Power Management Features

Real-world client storage workloads leave SSDs idle most of the time, so the active power measurements presented earlier in this review only account for a small part of what determines a drive's suitability for battery-powered use. Especially under light use, the power efficiency of a SSD is determined mostly be how well it can save power when idle.

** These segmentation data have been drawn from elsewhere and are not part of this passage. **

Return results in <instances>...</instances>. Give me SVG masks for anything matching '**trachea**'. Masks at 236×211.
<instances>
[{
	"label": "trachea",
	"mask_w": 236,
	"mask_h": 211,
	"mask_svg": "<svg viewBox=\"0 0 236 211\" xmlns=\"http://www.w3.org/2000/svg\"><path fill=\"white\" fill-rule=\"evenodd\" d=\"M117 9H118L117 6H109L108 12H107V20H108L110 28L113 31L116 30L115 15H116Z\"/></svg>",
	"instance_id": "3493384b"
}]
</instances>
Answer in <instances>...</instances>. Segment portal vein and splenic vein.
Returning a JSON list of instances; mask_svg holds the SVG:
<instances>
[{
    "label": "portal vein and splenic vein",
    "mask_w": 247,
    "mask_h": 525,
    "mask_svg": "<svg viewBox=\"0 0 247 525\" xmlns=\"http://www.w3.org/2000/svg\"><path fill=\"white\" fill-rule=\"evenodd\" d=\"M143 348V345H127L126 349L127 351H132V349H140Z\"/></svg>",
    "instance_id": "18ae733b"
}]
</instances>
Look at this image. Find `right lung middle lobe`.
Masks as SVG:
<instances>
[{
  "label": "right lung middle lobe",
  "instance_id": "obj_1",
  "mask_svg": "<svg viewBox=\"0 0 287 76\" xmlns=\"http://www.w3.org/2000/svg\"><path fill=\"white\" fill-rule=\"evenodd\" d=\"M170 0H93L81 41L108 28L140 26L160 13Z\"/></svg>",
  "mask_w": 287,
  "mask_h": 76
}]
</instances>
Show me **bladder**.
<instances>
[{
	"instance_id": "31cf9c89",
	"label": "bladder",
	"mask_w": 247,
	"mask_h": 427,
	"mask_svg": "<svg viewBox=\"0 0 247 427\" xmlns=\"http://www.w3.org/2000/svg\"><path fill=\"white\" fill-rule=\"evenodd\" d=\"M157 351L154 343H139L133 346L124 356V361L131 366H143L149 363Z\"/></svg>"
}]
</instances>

For many NVMe SSDs, the closely related matter of thermal management can also be important. M.2 SSDs can concentrate a lot of power in a very small space. They may also be used in locations with high ambient temperatures and poor cooling, such as tucked under a GPU on a desktop motherboard, or in a poorly-ventilated notebook.

GIGABYTE Aorus RGB M.2
NVMe Power and Thermal Management Features
Controller Phison PS5012-E12
Firmware ECFM12.1
NVMe
Version
Feature Status
1.0 Number of operational (active) power states 3
1.1 Number of non-operational (idle) power states 2
Autonomous Power State Transition (APST) Supported
1.2 Warning Temperature 70°C
Critical Temperature 90°C
1.3 Host Controlled Thermal Management Supported
 Non-Operational Power State Permissive Mode Not Supported

The power and thermal management feature set supported by the GIGABYTE Aorus SSD matches other Phison E12 drives. The maximum power ratings declared for the drive's active power states are lower than we've seen on 1TB Phison E12 drives. This is the first time I can recall encountering a product line that actually scales these values with capacity, though they're all still much higher than any of the sustained power consumption numbers we've measured. The idle power ratings have not been adjusted to account for the RGB LEDs.

GIGABYTE Aorus RGB M.2
NVMe Power States
Controller Phison PS5012-E12
Firmware ECFM12.1
Power
State
Maximum
Power
Active/Idle Entry
Latency
Exit
Latency
PS 0 6.77 W (256GB)
8.09 W (512GB)
Active - -
PS 1 5.71 W (256GB)
6.37 W (512GB)
Active - -
PS 2 5.19 W (256GB)
5.52 W (512GB)
Active - -
PS 3 49 mW Idle 2 ms 2 ms
PS 4 1.8 mW Idle 25 ms 25 ms

Note that the above tables reflect only the information provided by the drive to the OS. The power and latency numbers are often very conservative estimates, but they are what the OS uses to determine which idle states to use and how long to wait before dropping to a deeper idle state.

Idle Power Measurement

SATA SSDs are tested with SATA link power management disabled to measure their active idle power draw, and with it enabled for the deeper idle power consumption score and the idle wake-up latency test. Our testbed, like any ordinary desktop system, cannot trigger the deepest DevSleep idle state.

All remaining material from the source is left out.